Starting at the first line of the listing below, repeat each line exactly until you have repeated the one containing "những thử thách"; skip the pictures.
━━━━━━━━
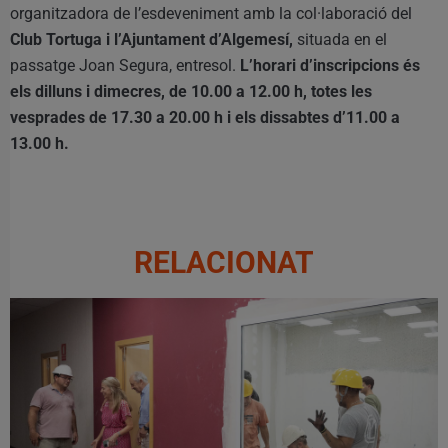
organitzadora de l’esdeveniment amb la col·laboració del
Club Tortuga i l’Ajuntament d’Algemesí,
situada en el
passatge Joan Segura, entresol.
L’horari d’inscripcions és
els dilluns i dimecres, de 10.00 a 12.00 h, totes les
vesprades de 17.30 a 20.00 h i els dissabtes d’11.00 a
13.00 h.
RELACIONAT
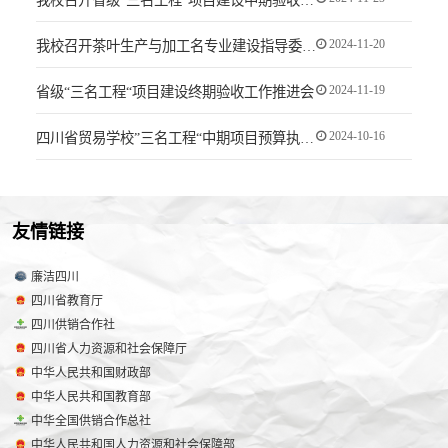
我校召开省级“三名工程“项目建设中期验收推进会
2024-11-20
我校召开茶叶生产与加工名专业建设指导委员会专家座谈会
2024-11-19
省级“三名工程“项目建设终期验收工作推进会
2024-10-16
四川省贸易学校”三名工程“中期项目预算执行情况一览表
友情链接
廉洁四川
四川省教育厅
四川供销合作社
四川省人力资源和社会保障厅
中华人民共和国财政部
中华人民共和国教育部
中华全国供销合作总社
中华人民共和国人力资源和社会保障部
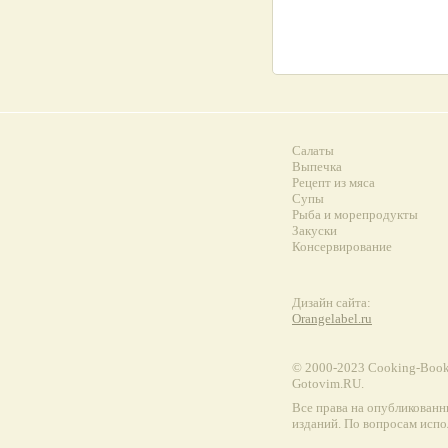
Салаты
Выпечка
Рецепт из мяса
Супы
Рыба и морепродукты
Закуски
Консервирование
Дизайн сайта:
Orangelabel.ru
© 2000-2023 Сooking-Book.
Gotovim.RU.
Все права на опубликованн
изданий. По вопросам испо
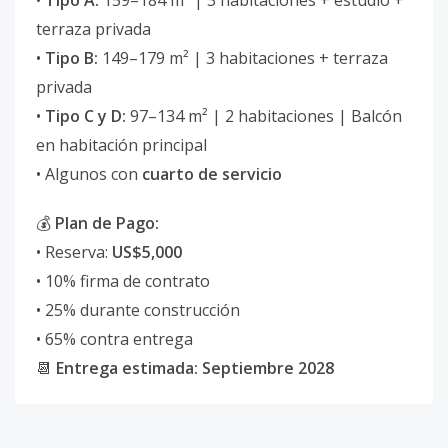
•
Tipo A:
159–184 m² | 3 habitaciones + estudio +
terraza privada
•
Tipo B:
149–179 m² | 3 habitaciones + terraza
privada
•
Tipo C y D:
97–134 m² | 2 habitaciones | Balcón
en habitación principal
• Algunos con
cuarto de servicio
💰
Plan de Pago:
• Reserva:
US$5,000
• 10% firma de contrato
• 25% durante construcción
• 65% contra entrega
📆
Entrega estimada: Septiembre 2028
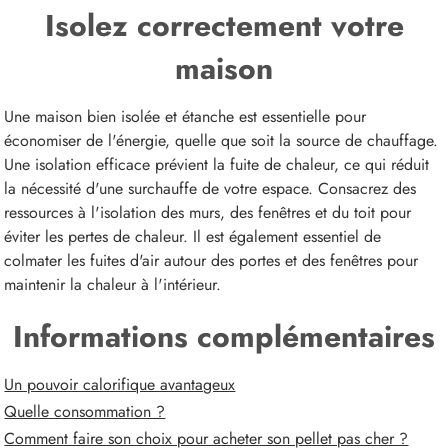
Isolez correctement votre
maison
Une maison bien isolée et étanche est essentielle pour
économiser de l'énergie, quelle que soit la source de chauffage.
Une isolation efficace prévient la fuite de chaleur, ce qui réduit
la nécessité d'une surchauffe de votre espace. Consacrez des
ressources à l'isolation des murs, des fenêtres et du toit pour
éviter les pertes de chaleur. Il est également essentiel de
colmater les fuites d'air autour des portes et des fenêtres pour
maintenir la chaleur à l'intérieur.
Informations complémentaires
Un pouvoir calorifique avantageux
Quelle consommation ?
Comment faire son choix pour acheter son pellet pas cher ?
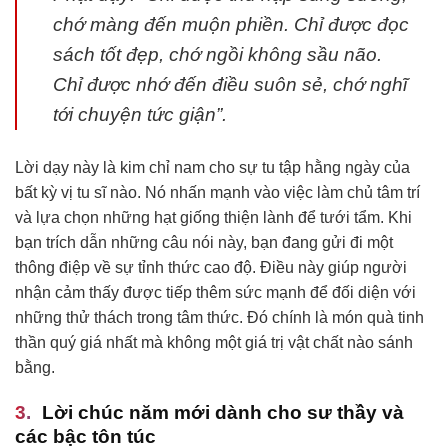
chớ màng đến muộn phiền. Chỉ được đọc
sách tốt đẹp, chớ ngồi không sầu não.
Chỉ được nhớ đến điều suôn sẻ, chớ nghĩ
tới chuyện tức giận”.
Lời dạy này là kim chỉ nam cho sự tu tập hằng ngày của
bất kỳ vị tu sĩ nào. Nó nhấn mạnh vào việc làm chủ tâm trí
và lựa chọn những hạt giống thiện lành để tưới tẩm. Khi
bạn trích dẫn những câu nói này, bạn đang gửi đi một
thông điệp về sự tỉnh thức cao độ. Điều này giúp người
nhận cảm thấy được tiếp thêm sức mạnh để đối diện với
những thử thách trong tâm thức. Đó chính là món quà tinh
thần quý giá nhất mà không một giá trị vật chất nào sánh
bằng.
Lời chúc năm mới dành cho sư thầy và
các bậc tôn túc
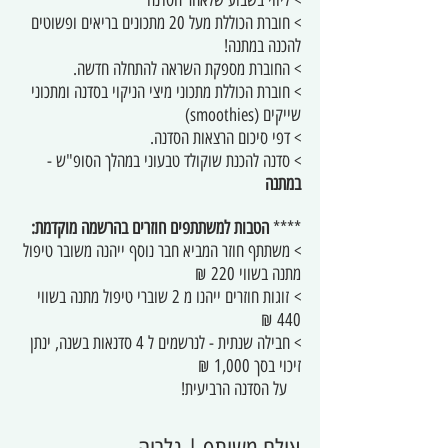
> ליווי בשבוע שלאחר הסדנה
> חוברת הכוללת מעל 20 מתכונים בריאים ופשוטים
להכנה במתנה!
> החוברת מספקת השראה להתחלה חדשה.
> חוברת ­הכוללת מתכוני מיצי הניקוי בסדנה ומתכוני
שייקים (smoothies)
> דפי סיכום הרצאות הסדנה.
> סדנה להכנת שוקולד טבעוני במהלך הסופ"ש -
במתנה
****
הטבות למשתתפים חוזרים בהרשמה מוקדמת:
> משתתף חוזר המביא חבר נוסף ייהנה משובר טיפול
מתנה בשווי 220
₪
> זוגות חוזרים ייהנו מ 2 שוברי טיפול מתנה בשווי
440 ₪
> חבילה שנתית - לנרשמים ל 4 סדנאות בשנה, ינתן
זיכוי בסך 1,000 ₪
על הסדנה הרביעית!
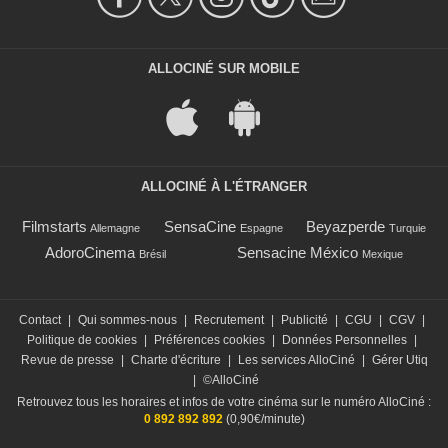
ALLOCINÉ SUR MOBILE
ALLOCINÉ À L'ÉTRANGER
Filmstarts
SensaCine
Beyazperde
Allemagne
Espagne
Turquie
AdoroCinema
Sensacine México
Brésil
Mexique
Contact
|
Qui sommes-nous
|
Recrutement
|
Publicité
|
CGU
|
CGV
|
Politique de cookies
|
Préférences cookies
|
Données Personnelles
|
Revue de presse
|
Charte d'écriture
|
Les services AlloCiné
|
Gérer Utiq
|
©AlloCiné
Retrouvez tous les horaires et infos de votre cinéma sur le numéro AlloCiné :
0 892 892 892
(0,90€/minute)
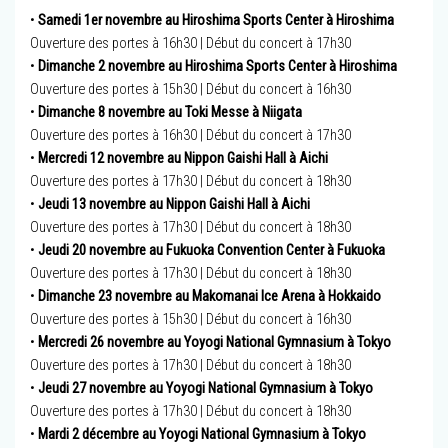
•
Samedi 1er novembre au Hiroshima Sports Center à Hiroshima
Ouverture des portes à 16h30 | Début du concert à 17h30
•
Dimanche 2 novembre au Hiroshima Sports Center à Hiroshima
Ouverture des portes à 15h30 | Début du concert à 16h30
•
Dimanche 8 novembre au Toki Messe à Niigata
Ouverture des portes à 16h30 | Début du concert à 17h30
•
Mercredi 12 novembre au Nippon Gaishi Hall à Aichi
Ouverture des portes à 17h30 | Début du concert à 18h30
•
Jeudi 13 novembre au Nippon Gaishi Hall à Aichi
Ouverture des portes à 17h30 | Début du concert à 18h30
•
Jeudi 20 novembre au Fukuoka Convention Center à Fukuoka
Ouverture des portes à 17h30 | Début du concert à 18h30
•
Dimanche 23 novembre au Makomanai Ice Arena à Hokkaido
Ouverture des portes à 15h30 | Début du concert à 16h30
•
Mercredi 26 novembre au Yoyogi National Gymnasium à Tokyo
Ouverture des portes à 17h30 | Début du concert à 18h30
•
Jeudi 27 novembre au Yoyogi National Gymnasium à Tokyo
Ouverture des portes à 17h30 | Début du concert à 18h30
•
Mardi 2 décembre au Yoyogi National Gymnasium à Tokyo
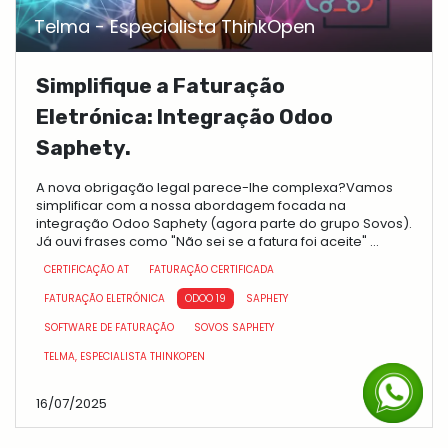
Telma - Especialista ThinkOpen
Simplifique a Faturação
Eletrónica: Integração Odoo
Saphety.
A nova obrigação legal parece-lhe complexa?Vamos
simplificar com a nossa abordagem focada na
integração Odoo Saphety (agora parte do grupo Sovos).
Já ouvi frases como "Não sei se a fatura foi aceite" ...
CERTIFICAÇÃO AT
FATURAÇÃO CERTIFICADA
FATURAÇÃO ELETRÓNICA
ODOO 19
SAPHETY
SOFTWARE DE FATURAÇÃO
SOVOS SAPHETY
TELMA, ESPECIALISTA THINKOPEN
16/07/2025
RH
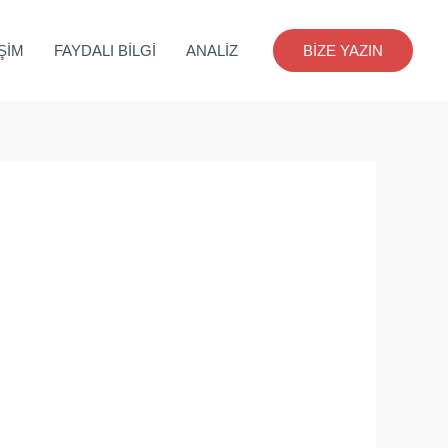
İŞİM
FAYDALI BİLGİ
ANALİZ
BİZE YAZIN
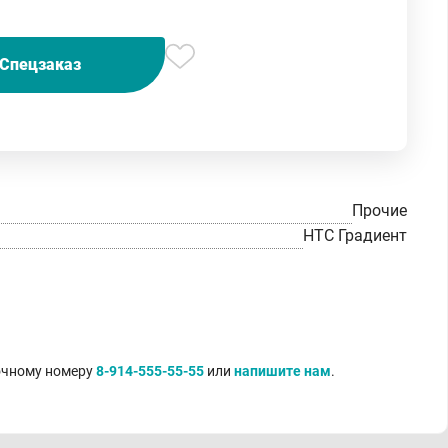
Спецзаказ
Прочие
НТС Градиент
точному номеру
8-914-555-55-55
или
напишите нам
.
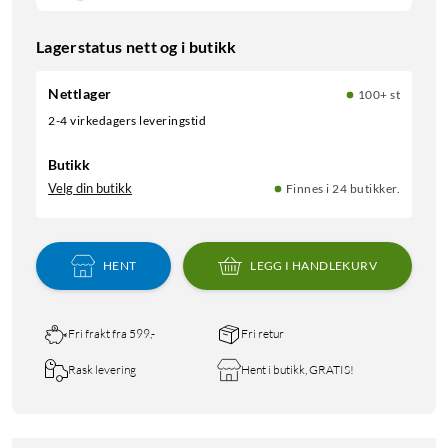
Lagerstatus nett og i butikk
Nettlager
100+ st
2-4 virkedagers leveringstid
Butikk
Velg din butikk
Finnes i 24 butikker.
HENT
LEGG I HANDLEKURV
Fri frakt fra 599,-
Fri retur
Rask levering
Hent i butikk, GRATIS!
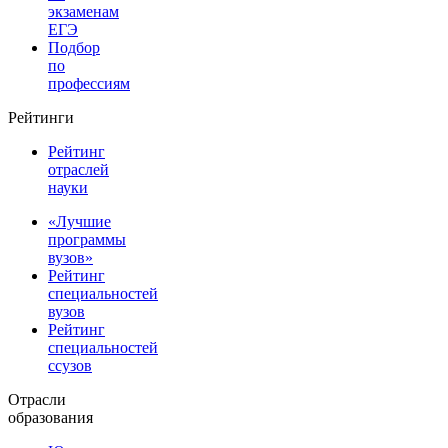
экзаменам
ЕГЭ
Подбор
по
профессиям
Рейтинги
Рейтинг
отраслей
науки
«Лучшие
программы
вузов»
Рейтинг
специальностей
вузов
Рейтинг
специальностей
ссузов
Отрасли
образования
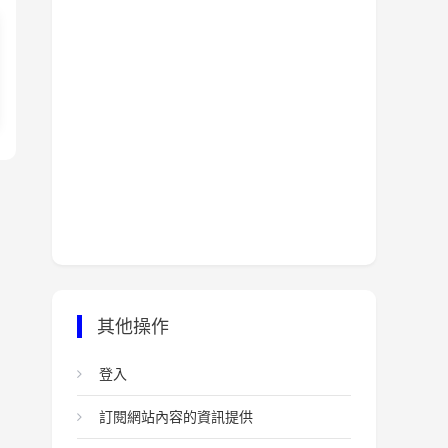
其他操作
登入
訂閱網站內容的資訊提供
━━━━━━━━
**Result for this task:**
organitzadora de l’esdeveniment amb la col·laboració del
Club Tortuga i l’Ajuntament d’Algemesí,
situada en el
passatge Joan Segura, entresol.
L’horari d’inscripcions és
els dilluns i dimecres, de 10.00 a 12.00 h, totes les
vesprades de 17.30 a 20.00 h i els dissabtes d’11.00 a
13.00 h.
RELACIONAT
我校召开省级“三名工程“项目建设中期验收推进会
2024-11-20
我校召开茶叶生产与加工名专业建设指导委员会专家座谈会
2024-11-19
省级“三名工程“项目建设终期验收工作推进会
2024-10-16
四川省贸易学校”三名工程“中期项目预算执行情况一览表
友情链接
廉洁四川
四川省教育厅
四川供销合作社
四川省人力资源和社会保障厅
中华人民共和国财政部
中华人民共和国教育部
中华全国供销合作总社
中华人民共和国人力资源和社会保障部
Салаты
Выпечка
Рецепт из мяса
Супы
Рыба и морепродукты
Закуски
Консервирование
Дизайн сайта:
Orangelabel.ru
© 2000-2023 Сooking-Book.
Gotovim.RU.
Все права на опубликованн
изданий. По вопросам испо
•
Tipo A:
159–184 m² | 3 habitaciones + estudio +
terraza privada
•
Tipo B:
149–179 m² | 3 habitaciones + terraza
privada
•
Tipo C y D:
97–134 m² | 2 habitaciones | Balcón
en habitación principal
• Algunos con
cuarto de servicio
💰
Plan de Pago:
• Reserva:
US$5,000
• 10% firma de contrato
• 25% durante construcción
• 65% contra entrega
📆
Entrega estimada: Septiembre 2028
Isolez correctement votre
maison
Une maison bien isolée et étanche est essentielle pour
économiser de l'énergie, quelle que soit la source de chauffage.
Une isolation efficace prévient la fuite de chaleur, ce qui réduit
la nécessité d'une surchauffe de votre espace. Consacrez des
ressources à l'isolation des murs, des fenêtres et du toit pour
éviter les pertes de chaleur. Il est également essentiel de
colmater les fuites d'air autour des portes et des fenêtres pour
maintenir la chaleur à l'intérieur.
Informations complémentaires
Un pouvoir calorifique avantageux
Quelle consommation ?
Comment faire son choix pour acheter son pellet pas cher ?
chớ màng đến muộn phiền. Chỉ được đọc
sách tốt đẹp, chớ ngồi không sầu não.
Chỉ được nhớ đến điều suôn sẻ, chớ nghĩ
tới chuyện tức giận”.
Lời dạy này là kim chỉ nam cho sự tu tập hằng ngày của
bất kỳ vị tu sĩ nào. Nó nhấn mạnh vào việc làm chủ tâm trí
và lựa chọn những hạt giống thiện lành để tưới tẩm. Khi
bạn trích dẫn những câu nói này, bạn đang gửi đi một
thông điệp về sự tỉnh thức cao độ. Điều này giúp người
nhận cảm thấy được tiếp thêm sức mạnh để đối diện với
những thử thách trong tâm thức. Đó chính là món quà tinh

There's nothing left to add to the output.